Is ChatGPT Involved in Texts? Measure the Polish Ratio to Detect ChatGPT-Generated Text
This addresses the risk of misinformation and academic dishonesty from human-machine collaboration, though it is incremental as it builds on existing detection methods.
The paper tackles the problem of detecting ChatGPT-polished texts, which previous detectors fail to handle, by introducing a new dataset (HPPT) and a 'Polish Ratio' method to measure ChatGPT's influence, showing improved robustness on multiple datasets.

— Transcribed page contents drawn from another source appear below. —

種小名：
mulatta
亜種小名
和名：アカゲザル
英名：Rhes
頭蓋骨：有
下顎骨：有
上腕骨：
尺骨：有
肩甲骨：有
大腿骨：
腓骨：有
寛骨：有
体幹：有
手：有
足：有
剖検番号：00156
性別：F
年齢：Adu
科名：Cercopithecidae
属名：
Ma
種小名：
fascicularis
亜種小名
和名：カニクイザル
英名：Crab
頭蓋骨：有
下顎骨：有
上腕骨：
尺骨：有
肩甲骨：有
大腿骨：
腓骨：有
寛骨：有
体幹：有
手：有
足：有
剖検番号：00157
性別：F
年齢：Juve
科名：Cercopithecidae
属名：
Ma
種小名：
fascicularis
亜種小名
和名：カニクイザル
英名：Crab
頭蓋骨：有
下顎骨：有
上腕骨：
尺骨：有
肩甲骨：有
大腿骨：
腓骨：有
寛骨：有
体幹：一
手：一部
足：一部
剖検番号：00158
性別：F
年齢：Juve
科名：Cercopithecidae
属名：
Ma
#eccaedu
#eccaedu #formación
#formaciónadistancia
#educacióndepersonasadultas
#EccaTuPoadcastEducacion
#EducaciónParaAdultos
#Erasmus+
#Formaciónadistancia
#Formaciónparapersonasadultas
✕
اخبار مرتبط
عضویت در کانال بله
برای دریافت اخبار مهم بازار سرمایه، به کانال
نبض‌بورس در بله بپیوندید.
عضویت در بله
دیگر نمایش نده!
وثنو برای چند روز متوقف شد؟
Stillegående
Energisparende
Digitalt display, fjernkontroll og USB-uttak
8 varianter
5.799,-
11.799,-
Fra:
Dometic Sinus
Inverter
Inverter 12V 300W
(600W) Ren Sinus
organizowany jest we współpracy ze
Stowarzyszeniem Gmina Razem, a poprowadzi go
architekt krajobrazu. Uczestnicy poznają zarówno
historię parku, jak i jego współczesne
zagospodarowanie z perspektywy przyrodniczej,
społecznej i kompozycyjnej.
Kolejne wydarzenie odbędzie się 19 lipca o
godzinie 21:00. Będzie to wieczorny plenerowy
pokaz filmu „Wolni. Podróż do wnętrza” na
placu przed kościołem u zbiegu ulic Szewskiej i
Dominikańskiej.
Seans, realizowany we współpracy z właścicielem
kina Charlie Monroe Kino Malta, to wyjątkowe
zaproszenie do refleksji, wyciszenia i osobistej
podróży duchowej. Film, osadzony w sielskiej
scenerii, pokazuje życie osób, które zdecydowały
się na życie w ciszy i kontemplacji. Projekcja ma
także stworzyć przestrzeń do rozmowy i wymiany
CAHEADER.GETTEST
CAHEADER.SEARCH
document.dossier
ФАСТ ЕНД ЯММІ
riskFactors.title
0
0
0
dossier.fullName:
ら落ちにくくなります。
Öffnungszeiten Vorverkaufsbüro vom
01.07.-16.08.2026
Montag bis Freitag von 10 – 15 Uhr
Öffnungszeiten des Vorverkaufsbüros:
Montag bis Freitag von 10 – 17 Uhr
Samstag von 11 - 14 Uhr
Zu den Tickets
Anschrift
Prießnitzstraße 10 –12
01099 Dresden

The remarkable capabilities of large-scale language models, such as ChatGPT, in text generation have impressed readers and spurred researchers to devise detectors to mitigate potential risks, including misinformation, phishing, and academic dishonesty. Despite this, most previous studies have been predominantly geared towards creating detectors that differentiate between purely ChatGPT-generated texts and human-authored texts. This approach, however, fails to work on discerning texts generated through human-machine collaboration, such as ChatGPT-polished texts. Addressing this gap, we introduce a novel dataset termed HPPT (ChatGPT-polished academic abstracts), facilitating the construction of more robust detectors. It diverges from extant corpora by comprising pairs of human-written and ChatGPT-polished abstracts instead of purely ChatGPT-generated texts. Additionally, we propose the "Polish Ratio" method, an innovative measure of the degree of modification made by ChatGPT compared to the original human-written text. It provides a mechanism to measure the degree of ChatGPT influence in the resulting text. Our experimental results show our proposed model has better robustness on the HPPT dataset and two existing datasets (HC3 and CDB). Furthermore, the "Polish Ratio" we proposed offers a more comprehensive explanation by quantifying the degree of ChatGPT involvement.